**Work required**
In every row, swap "Foulards" for "Écharpes" and reproduce the text otherwise unchanged, leaving out the pictures.
Data supplied: Begin
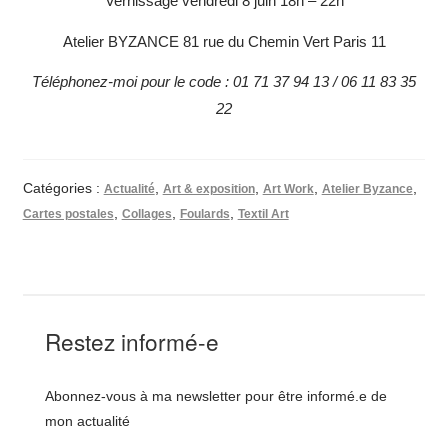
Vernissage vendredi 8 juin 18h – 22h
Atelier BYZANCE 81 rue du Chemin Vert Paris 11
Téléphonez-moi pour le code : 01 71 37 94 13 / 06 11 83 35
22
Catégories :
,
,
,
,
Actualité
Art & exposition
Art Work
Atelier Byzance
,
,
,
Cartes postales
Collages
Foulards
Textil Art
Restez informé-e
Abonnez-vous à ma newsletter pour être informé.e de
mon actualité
Data supplied: End
**Your solution**
Vernissage vendredi 8 juin 18h – 22h
Atelier BYZANCE 81 rue du Chemin Vert Paris 11
Téléphonez-moi pour le code : 01 71 37 94 13 / 06 11 83 35
22
Catégories :
,
,
,
,
Actualité
Art & exposition
Art Work
Atelier Byzance
,
,
,
Cartes postales
Collages
Écharpes
Textil Art
Restez informé-e
Abonnez-vous à ma newsletter pour être informé.e de
mon actualité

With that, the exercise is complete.